[DATA FOR PROCESSING Boundary: Start]

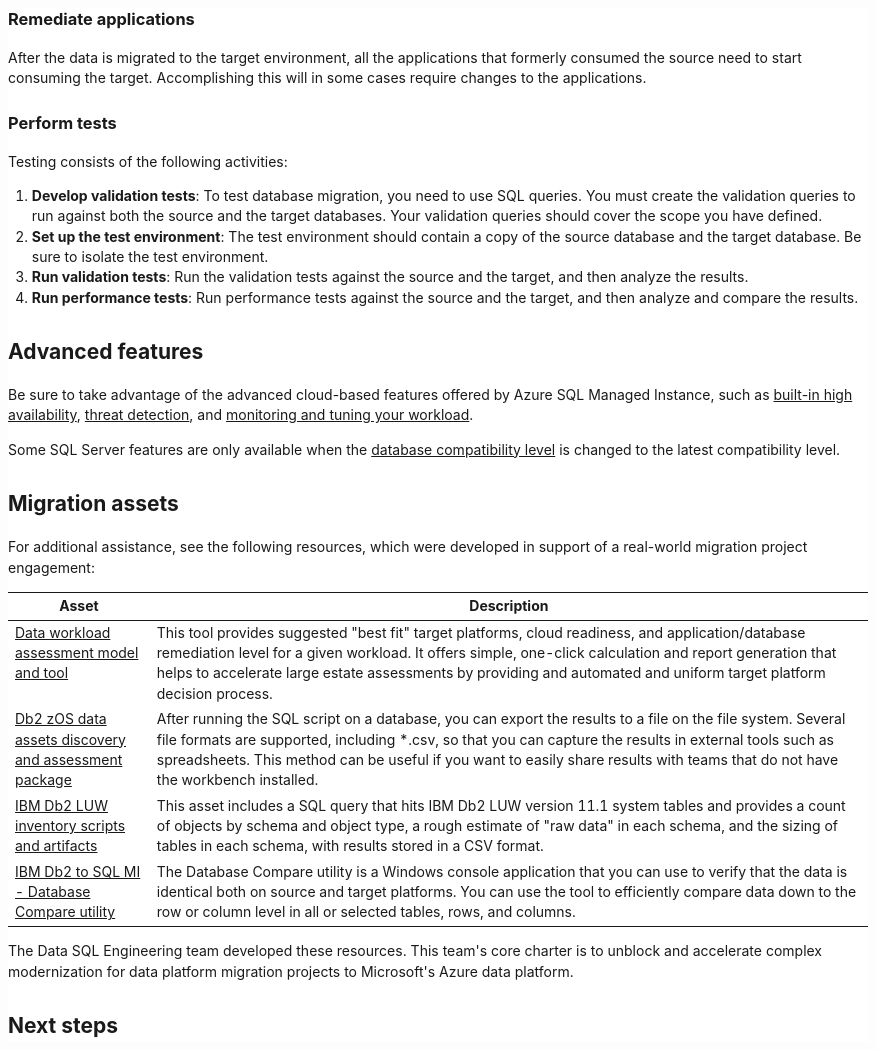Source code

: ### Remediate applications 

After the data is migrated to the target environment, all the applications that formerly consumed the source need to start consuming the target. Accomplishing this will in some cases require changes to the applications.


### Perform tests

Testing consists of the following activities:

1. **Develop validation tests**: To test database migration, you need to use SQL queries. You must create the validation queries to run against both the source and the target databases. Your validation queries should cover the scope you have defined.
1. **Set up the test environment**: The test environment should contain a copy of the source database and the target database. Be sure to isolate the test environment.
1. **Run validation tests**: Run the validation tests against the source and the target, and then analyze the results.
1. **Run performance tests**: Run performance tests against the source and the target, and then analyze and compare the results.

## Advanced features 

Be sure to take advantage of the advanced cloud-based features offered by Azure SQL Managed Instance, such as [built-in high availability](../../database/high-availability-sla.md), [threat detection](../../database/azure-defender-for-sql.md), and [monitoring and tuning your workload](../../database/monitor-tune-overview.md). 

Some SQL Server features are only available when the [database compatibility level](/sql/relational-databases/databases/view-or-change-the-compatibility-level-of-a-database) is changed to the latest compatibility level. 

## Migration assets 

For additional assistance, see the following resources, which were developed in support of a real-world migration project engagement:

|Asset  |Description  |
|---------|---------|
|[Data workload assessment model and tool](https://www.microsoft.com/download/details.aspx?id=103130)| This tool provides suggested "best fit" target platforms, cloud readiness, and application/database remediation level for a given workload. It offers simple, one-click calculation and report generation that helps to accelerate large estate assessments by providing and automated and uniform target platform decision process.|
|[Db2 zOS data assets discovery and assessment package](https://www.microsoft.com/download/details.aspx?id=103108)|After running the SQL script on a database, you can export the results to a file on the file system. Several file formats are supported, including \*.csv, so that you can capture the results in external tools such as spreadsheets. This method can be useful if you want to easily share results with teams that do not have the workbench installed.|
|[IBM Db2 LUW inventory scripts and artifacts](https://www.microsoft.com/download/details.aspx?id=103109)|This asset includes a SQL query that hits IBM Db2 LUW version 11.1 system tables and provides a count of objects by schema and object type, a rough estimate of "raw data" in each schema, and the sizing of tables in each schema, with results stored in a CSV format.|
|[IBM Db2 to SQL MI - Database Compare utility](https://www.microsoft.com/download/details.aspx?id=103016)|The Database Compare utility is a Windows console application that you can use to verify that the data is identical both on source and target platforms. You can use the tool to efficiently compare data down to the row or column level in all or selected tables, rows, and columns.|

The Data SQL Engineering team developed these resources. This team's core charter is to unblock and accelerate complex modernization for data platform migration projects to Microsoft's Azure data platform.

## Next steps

[DATA FOR PROCESSING Boundary: End]

→ PROBLEM STATEMENT
Above are the lines; repeat exactly the ones from the line containing "1. **Run performance" down to the line containing "For additional assistance, see", both inclusive.

→ WRITTEN RESPONSE
1. **Run performance tests**: Run performance tests against the source and the target, and then analyze and compare the results.

## Advanced features 

Be sure to take advantage of the advanced cloud-based features offered by Azure SQL Managed Instance, such as [built-in high availability](../../database/high-availability-sla.md), [threat detection](../../database/azure-defender-for-sql.md), and [monitoring and tuning your workload](../../database/monitor-tune-overview.md). 

Some SQL Server features are only available when the [database compatibility level](/sql/relational-databases/databases/view-or-change-the-compatibility-level-of-a-database) is changed to the latest compatibility level. 

## Migration assets 

For additional assistance, see the following resources, which were developed in support of a real-world migration project engagement:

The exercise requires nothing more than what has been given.